■ **Exercise instructions**:
1. According to the passage on the cross-product determinant, which vectors can be completely and uniquely expressed in terms of their components? List them all.
2. Carry the passage on the cross-product determinant forward from its final line.

Is there any physical significance to this matrix

The physical (geometric) relevance to the matrix

$$\left| \begin{matrix} \vec{i} & \vec{j} & \vec{k} \\ a_i & a_j & a_k \\ b_i & b_j & b_k \end{matrix}\right|$$

with regard to the cross product $\vec{a} \times \vec{b}$ is

1: that the three vectors $\vec{i}$, $\vec{j}$, and $\vec{k}$ constitute a vector basis that spans a space which is

  • either also spanned by $\vec{a}$, $\vec{b}$, and one additional vector which is perpendicular to $\vec{a}$ as well as $\vec{b}$;

  • or, in case that vectors $\vec{a}$ and $\vec{b}$ are parallel to each other, also spanned by $\vec{a}$ and two additional (non-parallel) vectors.

2: the three basis vectors $\vec{i}$, $\vec{j}$, and $\vec{k}$ are pairwise orthogonal (perpendicular) to each other.

Therefore vectors $\vec{a}$ and $\vec{b}$ as well as the cross product vector $\vec{a} \times \vec{b}$ can be completely and uniquely expressed in terms of the corresponding components:

$\vec{a} := a_i \vec{i} + a_j \vec{j} + a_k \vec{k}$,
$\vec{b} := b_i \vec{i} + b_j \vec{j} + b_k \vec{k}$, and

$\vec{a} \times \vec{b} := \{ab\}_i \vec{i} + \{ab\}_j \vec{j} + \{ab\}_k \vec{k}$.

■ **Dataset items**:

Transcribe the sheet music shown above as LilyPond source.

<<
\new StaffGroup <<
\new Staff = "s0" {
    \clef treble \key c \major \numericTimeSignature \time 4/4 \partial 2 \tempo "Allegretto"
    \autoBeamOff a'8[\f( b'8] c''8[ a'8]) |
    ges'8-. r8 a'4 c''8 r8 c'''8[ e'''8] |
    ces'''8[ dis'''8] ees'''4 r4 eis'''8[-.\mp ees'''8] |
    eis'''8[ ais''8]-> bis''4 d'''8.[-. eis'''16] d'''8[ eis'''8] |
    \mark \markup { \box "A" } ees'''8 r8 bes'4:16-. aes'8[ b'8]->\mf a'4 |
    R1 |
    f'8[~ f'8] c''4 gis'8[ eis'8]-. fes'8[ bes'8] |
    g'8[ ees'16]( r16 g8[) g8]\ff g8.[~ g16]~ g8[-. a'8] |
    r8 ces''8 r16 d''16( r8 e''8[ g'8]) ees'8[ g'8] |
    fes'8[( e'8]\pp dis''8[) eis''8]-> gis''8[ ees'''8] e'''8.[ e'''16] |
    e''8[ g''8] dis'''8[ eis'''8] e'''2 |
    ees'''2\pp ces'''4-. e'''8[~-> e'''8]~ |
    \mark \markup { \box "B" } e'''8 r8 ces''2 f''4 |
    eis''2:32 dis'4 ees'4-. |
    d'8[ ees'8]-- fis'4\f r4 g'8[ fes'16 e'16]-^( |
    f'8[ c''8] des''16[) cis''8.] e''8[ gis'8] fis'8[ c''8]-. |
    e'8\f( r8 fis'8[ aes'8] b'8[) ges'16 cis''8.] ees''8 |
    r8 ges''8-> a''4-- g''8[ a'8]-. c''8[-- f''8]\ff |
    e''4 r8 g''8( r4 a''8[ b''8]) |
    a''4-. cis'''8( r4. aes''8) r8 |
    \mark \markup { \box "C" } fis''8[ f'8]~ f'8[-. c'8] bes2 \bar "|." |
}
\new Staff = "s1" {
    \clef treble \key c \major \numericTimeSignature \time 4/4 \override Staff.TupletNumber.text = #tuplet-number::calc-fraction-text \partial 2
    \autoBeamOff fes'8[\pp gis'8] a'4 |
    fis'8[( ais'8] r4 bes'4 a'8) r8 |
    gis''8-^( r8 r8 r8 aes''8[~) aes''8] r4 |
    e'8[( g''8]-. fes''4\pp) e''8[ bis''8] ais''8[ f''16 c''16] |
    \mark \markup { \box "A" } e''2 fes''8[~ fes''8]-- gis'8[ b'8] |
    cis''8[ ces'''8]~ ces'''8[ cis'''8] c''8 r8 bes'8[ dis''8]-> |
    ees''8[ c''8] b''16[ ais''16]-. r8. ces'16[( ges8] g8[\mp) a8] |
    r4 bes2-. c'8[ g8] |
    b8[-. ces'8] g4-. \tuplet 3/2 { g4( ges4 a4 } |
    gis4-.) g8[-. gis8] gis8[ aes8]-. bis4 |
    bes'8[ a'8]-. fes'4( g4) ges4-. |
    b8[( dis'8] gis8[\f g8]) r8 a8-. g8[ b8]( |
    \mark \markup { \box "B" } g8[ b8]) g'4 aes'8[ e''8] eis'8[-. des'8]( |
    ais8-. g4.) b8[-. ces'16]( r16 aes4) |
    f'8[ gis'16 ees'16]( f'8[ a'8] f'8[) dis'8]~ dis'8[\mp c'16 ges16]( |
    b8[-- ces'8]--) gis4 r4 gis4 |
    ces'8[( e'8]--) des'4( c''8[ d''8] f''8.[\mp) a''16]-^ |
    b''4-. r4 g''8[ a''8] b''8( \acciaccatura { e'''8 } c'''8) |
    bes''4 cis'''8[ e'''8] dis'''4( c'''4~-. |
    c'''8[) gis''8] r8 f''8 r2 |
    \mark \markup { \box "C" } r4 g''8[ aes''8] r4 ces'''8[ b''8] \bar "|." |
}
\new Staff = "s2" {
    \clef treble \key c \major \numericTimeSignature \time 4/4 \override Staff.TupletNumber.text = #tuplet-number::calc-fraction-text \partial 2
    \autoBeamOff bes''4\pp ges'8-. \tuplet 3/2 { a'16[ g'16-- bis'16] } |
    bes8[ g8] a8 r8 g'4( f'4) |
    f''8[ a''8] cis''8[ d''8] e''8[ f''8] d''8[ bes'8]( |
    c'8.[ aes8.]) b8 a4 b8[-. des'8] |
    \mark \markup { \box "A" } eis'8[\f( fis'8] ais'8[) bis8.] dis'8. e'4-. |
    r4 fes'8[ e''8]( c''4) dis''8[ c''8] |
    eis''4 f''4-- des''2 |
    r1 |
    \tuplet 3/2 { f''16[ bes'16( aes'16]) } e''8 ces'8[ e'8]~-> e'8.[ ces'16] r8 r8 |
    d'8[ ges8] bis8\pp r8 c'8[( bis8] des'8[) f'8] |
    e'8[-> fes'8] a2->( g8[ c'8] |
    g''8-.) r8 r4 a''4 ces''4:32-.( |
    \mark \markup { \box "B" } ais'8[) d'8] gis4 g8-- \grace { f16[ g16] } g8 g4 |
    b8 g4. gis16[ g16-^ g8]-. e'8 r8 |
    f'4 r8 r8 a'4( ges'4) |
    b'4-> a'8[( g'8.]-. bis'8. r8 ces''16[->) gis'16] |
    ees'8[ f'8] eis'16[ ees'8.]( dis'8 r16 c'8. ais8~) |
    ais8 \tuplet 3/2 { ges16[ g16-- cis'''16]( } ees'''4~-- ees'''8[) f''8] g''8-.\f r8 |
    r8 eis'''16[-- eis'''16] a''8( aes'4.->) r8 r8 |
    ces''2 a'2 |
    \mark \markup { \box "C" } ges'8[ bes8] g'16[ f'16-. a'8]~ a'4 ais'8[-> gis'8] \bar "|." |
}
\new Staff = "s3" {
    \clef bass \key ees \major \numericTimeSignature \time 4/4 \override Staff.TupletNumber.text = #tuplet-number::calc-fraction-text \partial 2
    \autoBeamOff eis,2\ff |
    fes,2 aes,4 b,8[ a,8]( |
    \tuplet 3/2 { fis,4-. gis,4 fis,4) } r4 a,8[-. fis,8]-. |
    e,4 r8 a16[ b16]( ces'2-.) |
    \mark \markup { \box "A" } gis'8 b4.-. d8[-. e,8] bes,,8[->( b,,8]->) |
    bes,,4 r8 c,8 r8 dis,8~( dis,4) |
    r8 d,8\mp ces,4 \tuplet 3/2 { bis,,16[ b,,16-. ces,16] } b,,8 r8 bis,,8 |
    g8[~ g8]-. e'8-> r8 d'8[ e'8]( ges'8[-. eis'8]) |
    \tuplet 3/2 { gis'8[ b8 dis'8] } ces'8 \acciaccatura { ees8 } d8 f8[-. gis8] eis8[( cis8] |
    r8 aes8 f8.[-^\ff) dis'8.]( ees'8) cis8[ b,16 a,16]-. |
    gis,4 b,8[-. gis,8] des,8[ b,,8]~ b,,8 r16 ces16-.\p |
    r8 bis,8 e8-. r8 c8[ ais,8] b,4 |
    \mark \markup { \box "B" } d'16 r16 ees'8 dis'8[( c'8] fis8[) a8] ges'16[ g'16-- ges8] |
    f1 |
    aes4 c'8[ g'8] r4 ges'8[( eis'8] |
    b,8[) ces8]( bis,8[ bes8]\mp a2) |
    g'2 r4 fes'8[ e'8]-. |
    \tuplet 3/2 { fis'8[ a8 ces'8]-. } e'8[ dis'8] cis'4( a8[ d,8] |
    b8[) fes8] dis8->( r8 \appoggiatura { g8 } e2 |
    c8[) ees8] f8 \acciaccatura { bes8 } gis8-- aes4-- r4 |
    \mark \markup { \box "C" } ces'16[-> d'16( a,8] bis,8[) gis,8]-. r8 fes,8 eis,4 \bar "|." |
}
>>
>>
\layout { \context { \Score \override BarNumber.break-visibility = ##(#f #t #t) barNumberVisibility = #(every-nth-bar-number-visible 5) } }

■ **Final answers**:
1. $\vec{a}$, $\vec{b}$, and the cross product vector $\vec{a} \times \vec{b}$.

2.
Finally: 3: the three basis vectors $\vec{i}$, $\vec{j}$, and $\vec{k}$ have equal magnitudes:

$| \vec{i} | = | \vec{j} | = | \vec{k} |$.

As a consequence, the "mathematical trick" of expressing the cross product vector $\vec{a} \times \vec{b}$ as the above determinant "works":

The component of cross product vector $\vec{a} \times \vec{b}$ "along/parallel to" vector $\vec{a}$ vanishes explicitly:

$$\left( a_i (a_j b_k - a_k b_j) \frac{(| \vec{i} |)^2}{| \vec{a} \times \vec{b} |} \right) + \left( a_j (a_k b_i - a_i b_k) \frac{(| \vec{j} |)^2}{| \vec{a} \times \vec{b} |} \right) + \left( a_k (a_i b_j - a_j b_i) \frac{(| \vec{k} |)^2}{| \vec{a} \times \vec{b} |} \right) = $$

$$\frac{(| \vec{i} |)^2}{| \vec{a} \times \vec{b} |} \left( a_i (a_j b_k - a_k b_j) + a_j (a_k b_i - a_i b_k) + a_k (a_i b_j - a_j b_i) \right) = 0,$$

and likewise the component of cross product vector $\vec{a} \times \vec{b}$ "along/parallel to" vector $\vec{b}$ vanishes explicitly;
i.e. cross product vector $\vec{a} \times \vec{b}$ is expressed explicitly orthogonal to both vectors $\vec{a}$ and $\vec{b}$.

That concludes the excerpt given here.